**PROBLEM REQUIREMENTS:** Starting with the line that contains "middle mcp: (192, 806)" and stopping after the line that contains "ring dip: (359, 819)", copy the entries below exactly. Include nothing else.

Stored items
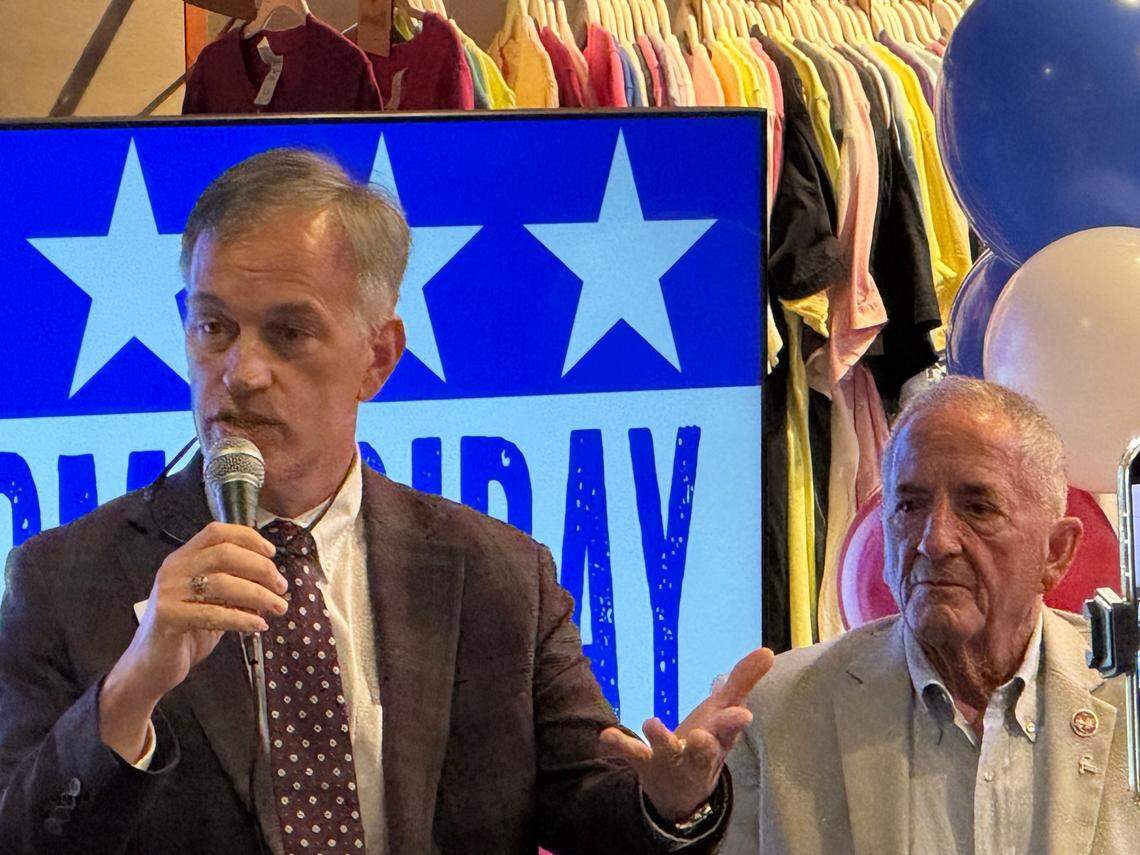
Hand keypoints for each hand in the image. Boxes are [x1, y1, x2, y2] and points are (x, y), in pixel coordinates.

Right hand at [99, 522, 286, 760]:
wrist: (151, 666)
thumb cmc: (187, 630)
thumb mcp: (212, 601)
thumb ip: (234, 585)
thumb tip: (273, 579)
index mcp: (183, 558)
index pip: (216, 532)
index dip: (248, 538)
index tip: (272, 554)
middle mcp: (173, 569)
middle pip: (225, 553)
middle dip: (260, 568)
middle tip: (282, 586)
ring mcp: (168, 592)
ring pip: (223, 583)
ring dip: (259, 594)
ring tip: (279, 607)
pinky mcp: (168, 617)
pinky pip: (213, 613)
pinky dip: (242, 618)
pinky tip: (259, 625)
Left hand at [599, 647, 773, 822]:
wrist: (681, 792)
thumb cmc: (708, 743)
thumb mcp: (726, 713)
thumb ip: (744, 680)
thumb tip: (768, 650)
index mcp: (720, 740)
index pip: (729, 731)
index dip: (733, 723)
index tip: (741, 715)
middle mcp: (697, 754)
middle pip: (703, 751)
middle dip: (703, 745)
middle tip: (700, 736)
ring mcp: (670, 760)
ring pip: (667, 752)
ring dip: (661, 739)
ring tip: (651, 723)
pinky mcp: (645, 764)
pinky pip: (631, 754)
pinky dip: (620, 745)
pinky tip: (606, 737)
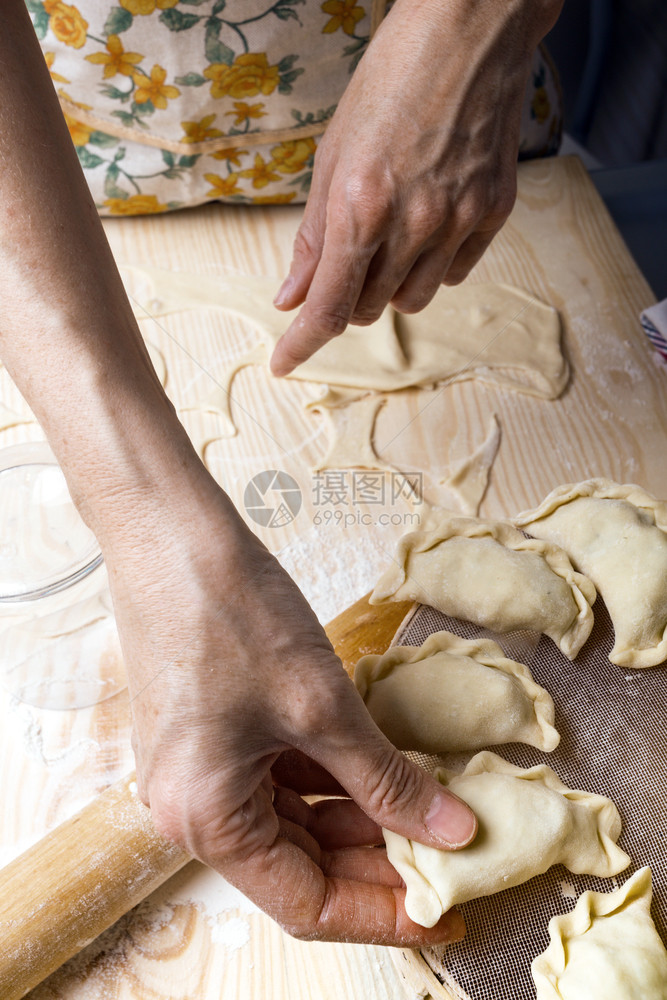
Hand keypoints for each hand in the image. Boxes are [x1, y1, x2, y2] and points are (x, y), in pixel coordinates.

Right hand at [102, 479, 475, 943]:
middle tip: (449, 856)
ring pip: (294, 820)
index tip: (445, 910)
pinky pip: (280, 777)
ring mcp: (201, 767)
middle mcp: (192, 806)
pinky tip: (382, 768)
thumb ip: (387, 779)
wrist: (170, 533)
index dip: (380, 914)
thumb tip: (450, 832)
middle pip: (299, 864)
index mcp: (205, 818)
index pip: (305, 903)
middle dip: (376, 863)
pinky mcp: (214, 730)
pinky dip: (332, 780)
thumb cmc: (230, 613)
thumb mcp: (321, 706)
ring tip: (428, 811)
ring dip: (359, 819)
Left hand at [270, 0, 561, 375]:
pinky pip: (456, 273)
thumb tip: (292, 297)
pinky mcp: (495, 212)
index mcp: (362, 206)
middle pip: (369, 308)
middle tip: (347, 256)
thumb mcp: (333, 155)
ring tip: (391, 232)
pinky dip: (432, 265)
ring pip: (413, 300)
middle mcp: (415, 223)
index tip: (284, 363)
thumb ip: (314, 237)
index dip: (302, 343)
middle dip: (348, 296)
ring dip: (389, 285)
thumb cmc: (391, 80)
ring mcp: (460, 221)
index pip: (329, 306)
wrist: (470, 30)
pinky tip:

**ANSWER AREA:**
middle mcp: (192, 806)
pinky tip: (382, 768)
thumb ip: (387, 779)
wrist: (170, 533)
index dip: (380, 914)
thumb tip: (450, 832)
middle pip: (299, 864)
index mcp: (205, 818)
index pip: (305, 903)
middle dip: (376, 863)
pinky mcp: (214, 730)
pinky dip: (332, 780)
thumb cmc: (230, 613)
thumb mcp: (321, 706)
ring tip: (428, 811)
ring dip: (359, 819)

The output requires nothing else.